Alternatively, the Procrustes distance can be determined based on translation and rotation.
Further, a movement of the camera(s) is estimated S63 based on the comparison. The estimated movement can for example be represented as a vector. The estimated movement comprises an estimated direction and an estimated distance.
The position of the camera(s) is then estimated S63 based on the estimated movement of the camera(s) and based on at least one preceding estimate of the position of the camera(s). If a position signal is obtained for example by means of a GPS receiver, this obtained positon may also be used in determining the position of the camera(s). Thereby, drifting in the estimation of the position of the camera(s) can be avoided.
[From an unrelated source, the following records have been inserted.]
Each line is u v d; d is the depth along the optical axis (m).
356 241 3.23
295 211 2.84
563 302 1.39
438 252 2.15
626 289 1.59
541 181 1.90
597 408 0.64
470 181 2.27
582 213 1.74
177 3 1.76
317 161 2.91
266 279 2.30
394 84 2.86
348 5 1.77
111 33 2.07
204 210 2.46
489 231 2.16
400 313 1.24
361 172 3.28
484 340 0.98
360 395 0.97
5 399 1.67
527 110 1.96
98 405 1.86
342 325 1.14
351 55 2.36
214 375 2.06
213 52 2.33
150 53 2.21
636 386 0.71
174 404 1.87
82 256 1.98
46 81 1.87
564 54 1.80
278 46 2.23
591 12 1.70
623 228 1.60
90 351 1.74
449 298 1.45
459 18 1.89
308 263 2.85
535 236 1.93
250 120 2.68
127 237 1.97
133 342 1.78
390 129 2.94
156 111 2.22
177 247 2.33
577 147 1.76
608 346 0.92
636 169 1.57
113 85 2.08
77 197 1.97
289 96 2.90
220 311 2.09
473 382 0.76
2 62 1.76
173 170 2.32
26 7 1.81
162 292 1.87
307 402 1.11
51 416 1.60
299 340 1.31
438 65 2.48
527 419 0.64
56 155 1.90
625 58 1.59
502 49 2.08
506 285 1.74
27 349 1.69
The processing step may further comprise a step of obtaining S65 an improved estimated position estimate. In this step, the estimated position is used for selecting a map part of the updated three dimensional map. The improved position estimate is then determined based on the estimated position and the selected map part. In detail, the representation of the formed map part, such as a surface or point cloud, and the position, disparity image(s) and/or depth map(s) related to the estimated current position of the camera(s) or the selected map part can be used for identifying a current position of the camera(s) as fit to the representation of the formed map part, the disparity images and/or depth maps. Then the improved estimated position estimate can be determined based on the position as identified based on the representation of the formed map part, and the disparity images and/or depth maps. This supports in securing that drifting in the estimation of the position of the camera(s) is avoided.
Further, the method may comprise a step of globally updating S67 the map. In this step, detected points or parts of the map are summed up or weighted with previously made detections. The step of globally updating S67 the map comprises the steps of accessing the latest detected points or parts in the three dimensional map segment having characteristic features, to search the map to find a match with other previously detected points or parts having said accessed characteristic features and to globally update the map to sum up or weight coordinates of the accessed detected points or parts having the characteristic with coordinates of corresponding found matching detected points or parts having the
characteristic features. The global update of the match can be made using for example am Iterative Closest Point, ICP, method. This globally updating step may for example be performed upon detection that a formed map segment has coordinates coinciding with or within a predetermined distance from coordinates of the map before being updated with the formed map segment.
The methods for simultaneous navigation and mapping of a space based on images captured by a moving platform and/or processing step S6 for processing a formed three-dimensional map segment as disclosed herein may be implemented in software.
In figure 3, a system 300 for simultaneous navigation and mapping of a space based on images captured by a moving platform 301 is disclosed. The system may be adapted for simultaneous short range navigation and mapping such as in secluded spaces. The system may for example be used for mapping inside buildings.
The system 300 comprises image capturing means 310 arranged to capture a set of images comprising at least two two-dimensional images, said set of images being at least partly overlapping. The image capturing means 310 are in one example integrated with the moving platform 301. The image capturing means 310 are in one example mounted to the moving platform 301. In the illustrated example, the image capturing means 310 comprises a first image capturing element 311 and a second image capturing element 312. The first and second image capturing elements 311, 312 are further arranged in relation to each other such that their field of views are at least partly overlapping. The first and second image capturing elements 311, 312 are arranged at a distance from each other. Thereby the respective image capturing elements are viewing a scene from different angles. The image capturing means are in one example arranged capture images for short range image three dimensional image generations. The distance between the image capturing elements is in one example below one meter.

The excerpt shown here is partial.